Our estimate for mental health score among youth experiencing homelessness in Iran were also comparable to the estimates for mental health in studies conducted in other countries, such as Canada [1] and United States [26] Additionally, the mental health score among youth experiencing homelessness in this sample was lower than that of the general population in Iran [23, 27]. The results of the regression model suggested a significant association between mental health score and living on the streets. The findings of previous cross-sectional study conducted in Spain has showed a similar association and the odds of sleeping on the street was five times higher for the homeless women who had mental health problems [11]. People experiencing homelessness who live on the streets are usually struggling for basic needs, such as shelters, nutrition, and fundamental health-related services which increase the level of stress and anxiety for them and could result in mental health problems [13, 28]. Studies found that providing housing for people experiencing homelessness with mental health disorders could decline the risk of hospitalization because of mental health disorders over time [29, 30]. Consequently, providing shelters and housing for these people could be considered as an approach for improving mental health among youth experiencing homelessness in Iran.
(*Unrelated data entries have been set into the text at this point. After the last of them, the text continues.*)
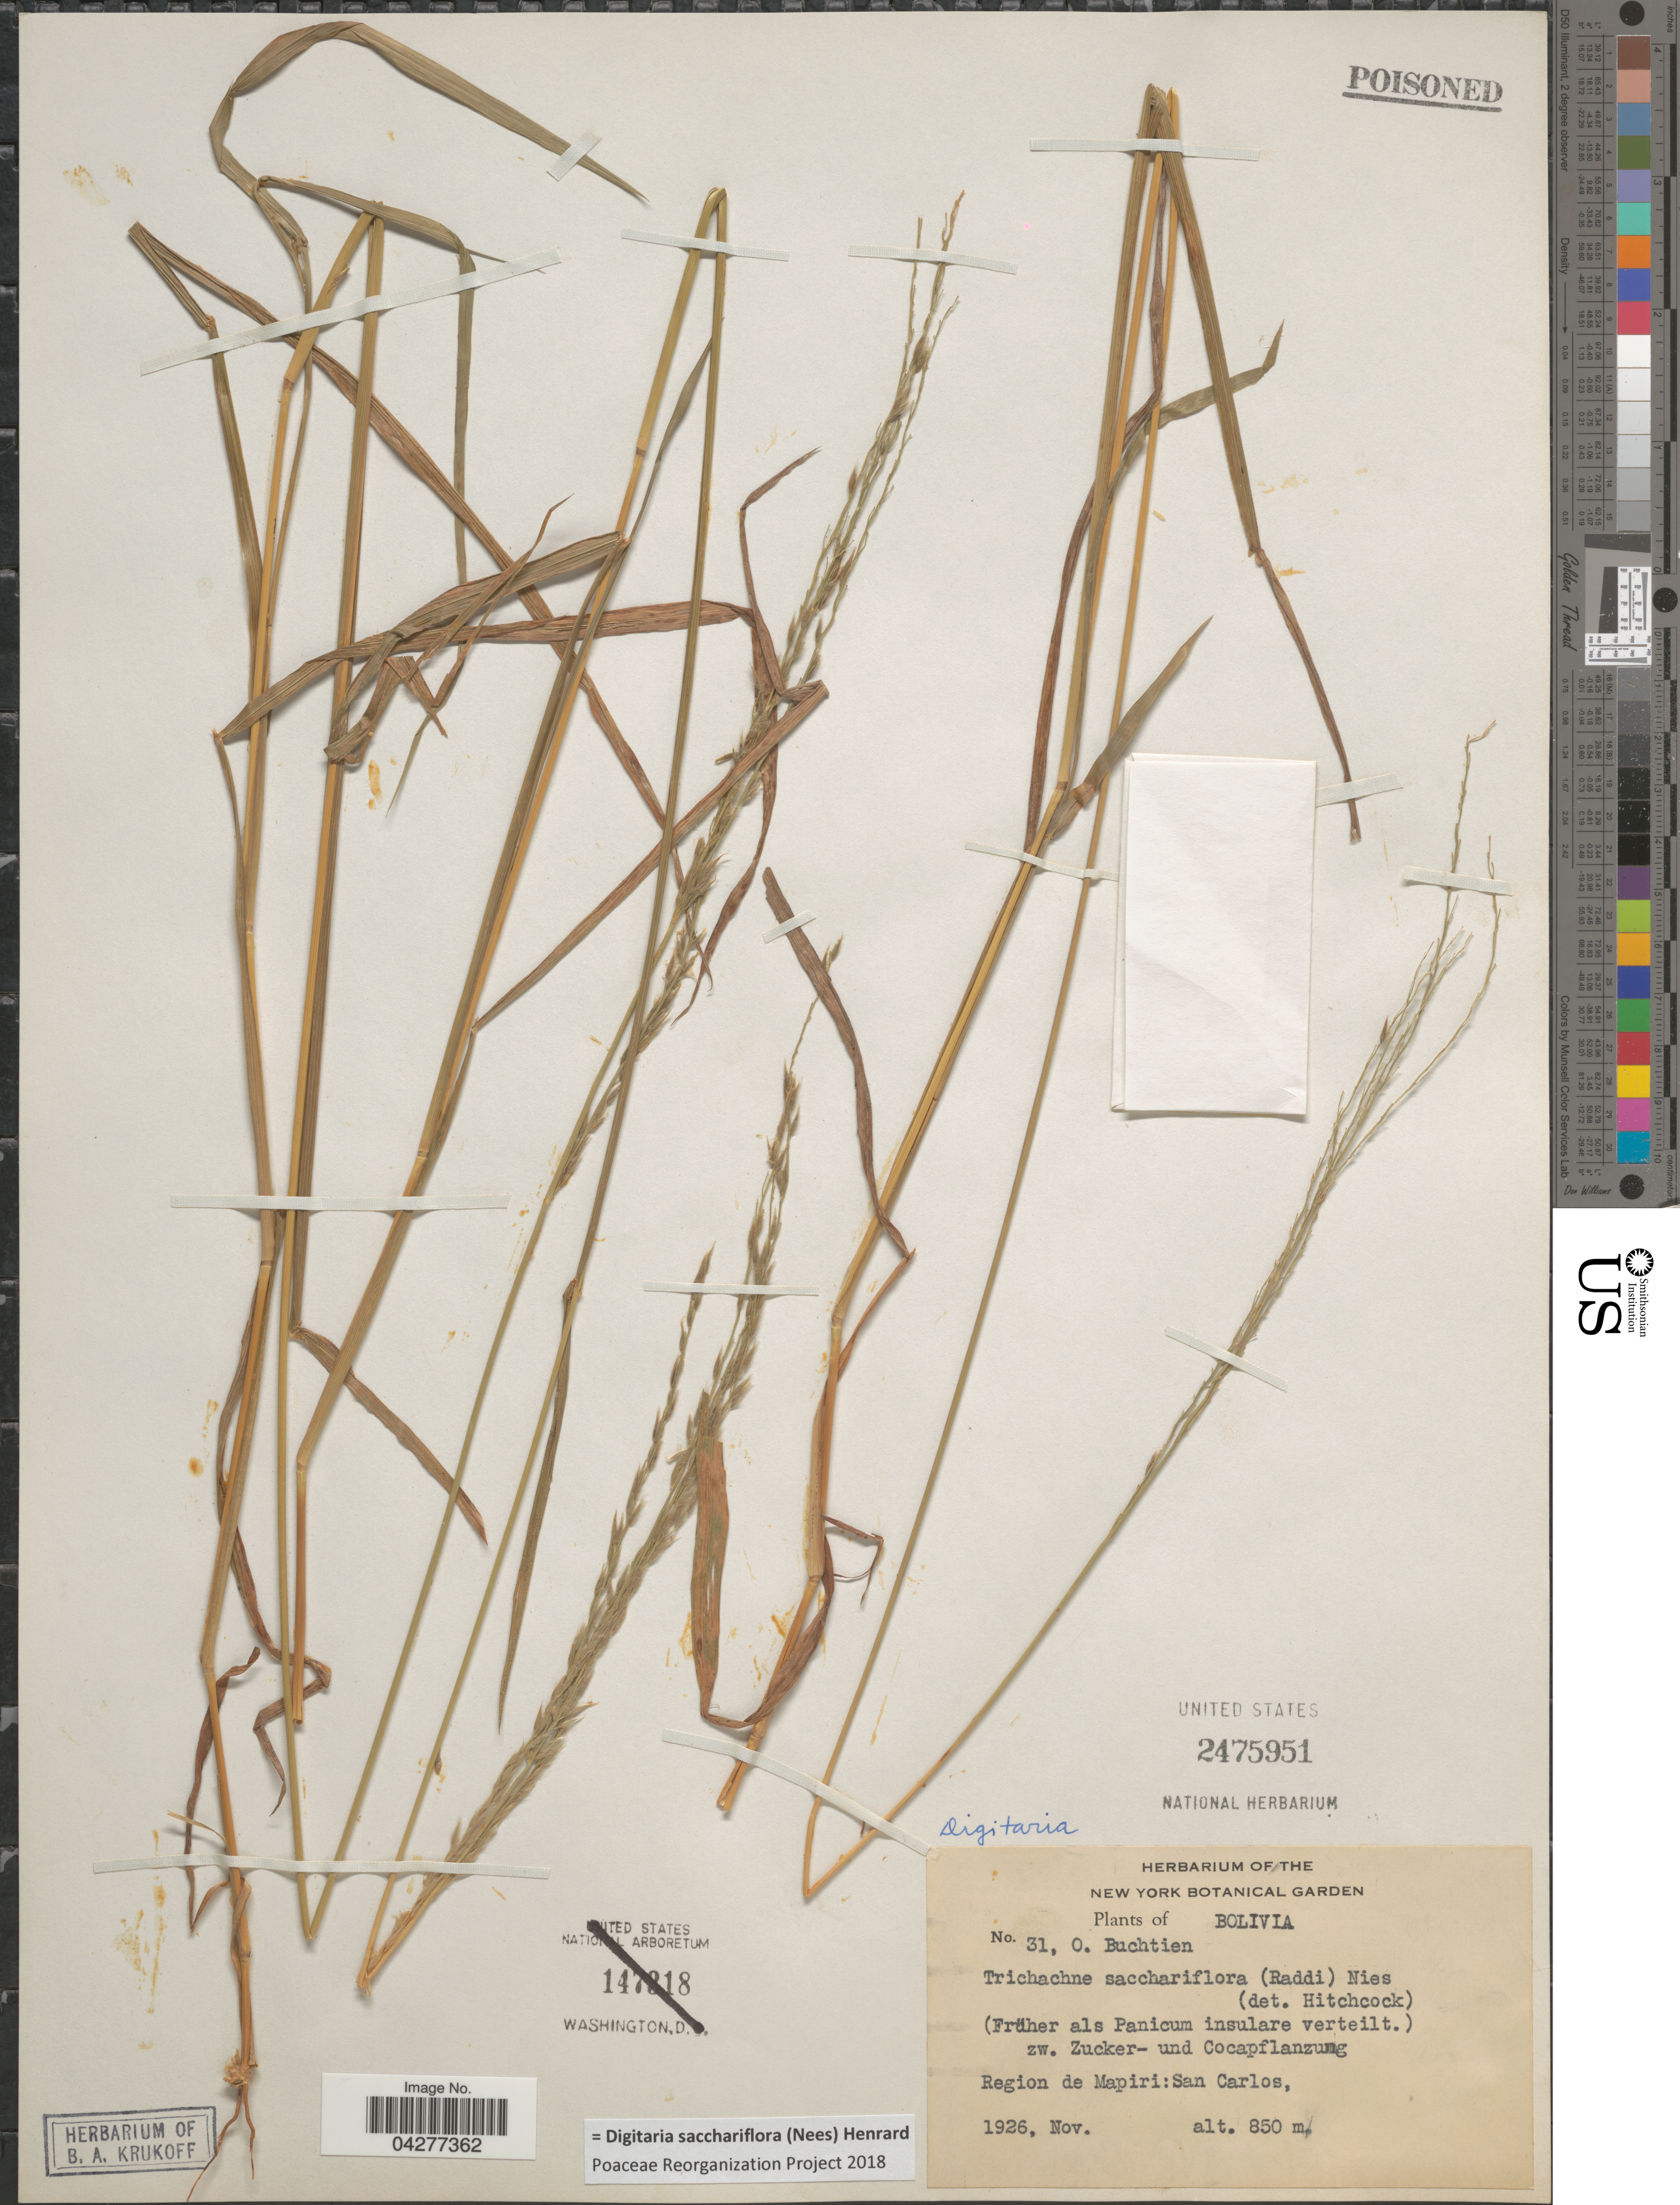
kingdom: Plantae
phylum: Tracheophyta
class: Liliopsida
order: Poales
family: Poaceae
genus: Digitaria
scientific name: Digitaria sacchariflora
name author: (Nees) Henr.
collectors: O. Buchtien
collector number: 31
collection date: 1926-11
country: Bolivia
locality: Region de Mapiri: San Carlos.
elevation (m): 850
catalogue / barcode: US 2475951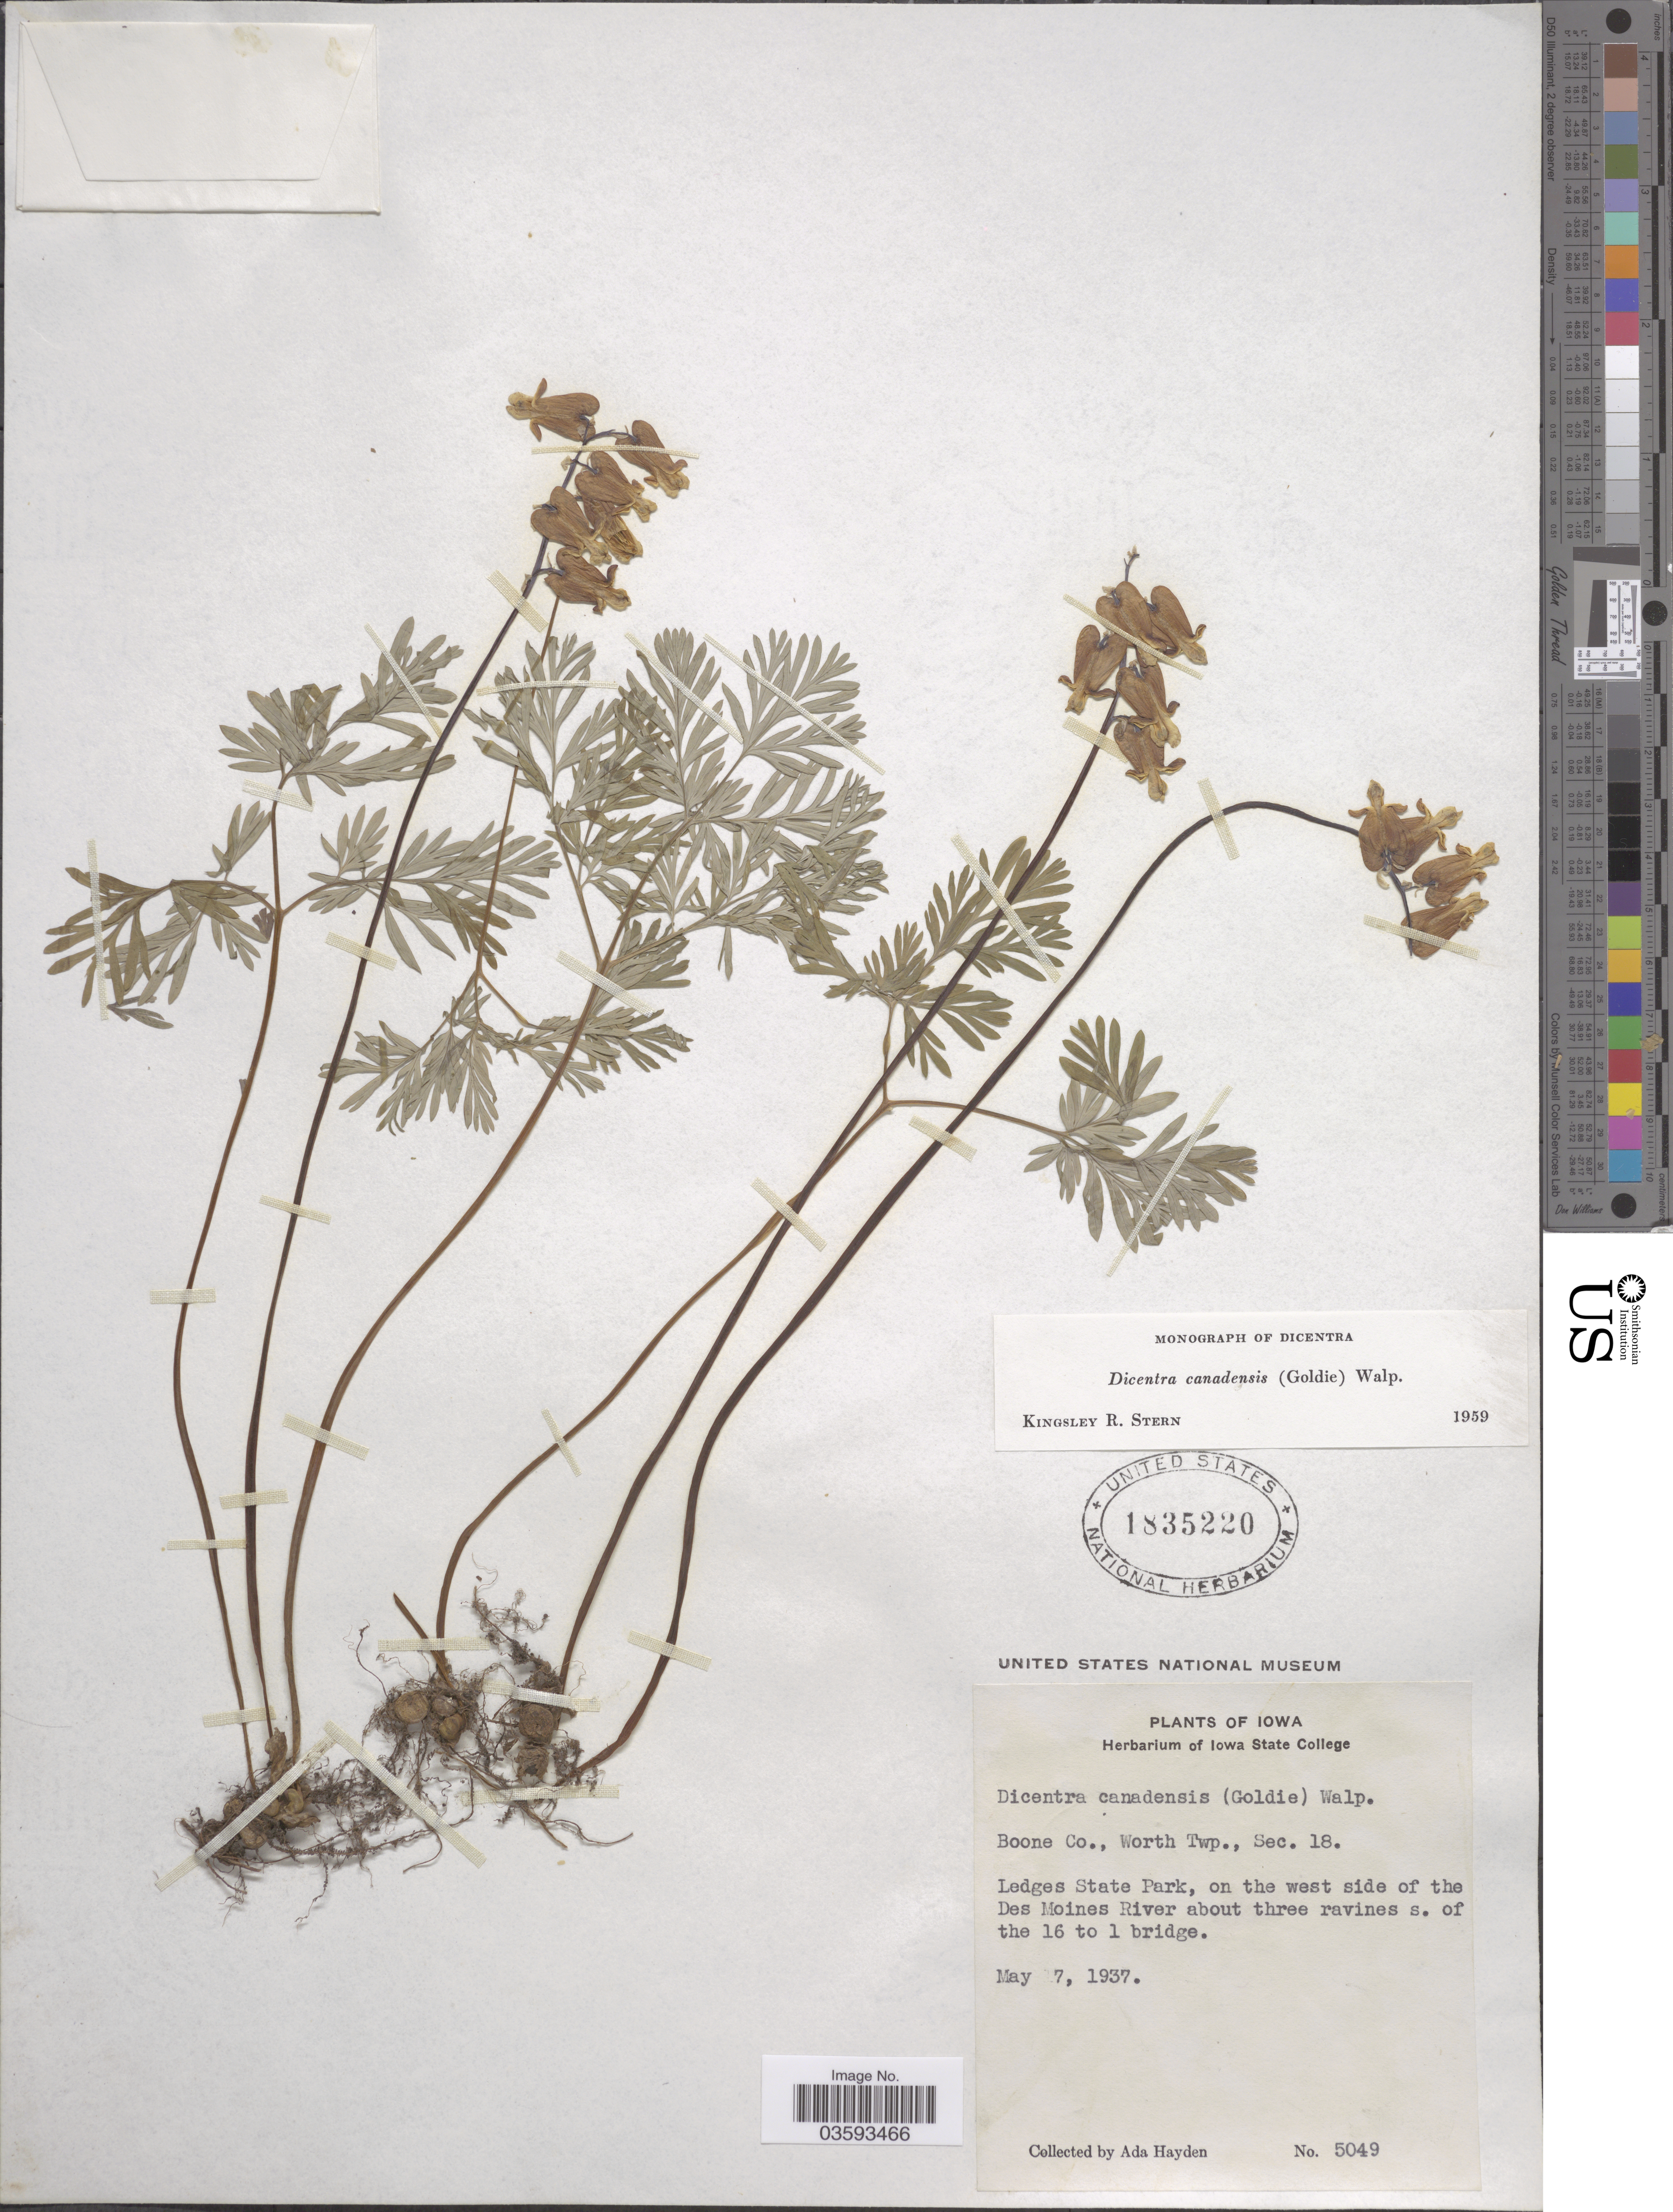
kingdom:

Providing mental health services through the community and street-based out-reach services are also warranted.

Our study has several limitations that should be acknowledged. First, data were collected among youth experiencing homelessness in three street outreach sites, six homeless shelters, and also two service centers; therefore, the results may not be generalized to all youth experiencing homelessness in Kamran, Iran. Second, social desirability, under-reporting, and recall biases may be present given that behavioral data were collected through face-to-face interviews. Lastly, the cross-sectional nature of study limits the ability to conclude causal and temporal relationships.

Conclusions

We found that youth experiencing homelessness in Iran dealt with poor QOL and mental health outcomes. There is a need for mental health services to help youth experiencing homelessness cope with various mental health problems and increase their QOL. Moreover, multilevel prevention interventions at both the individual and community levels, including programs aimed at creating resilience in young people to better deal with stressors on the streets and programs to address risk factors for mental health disorders, should be provided for youth experiencing homelessness in Iran.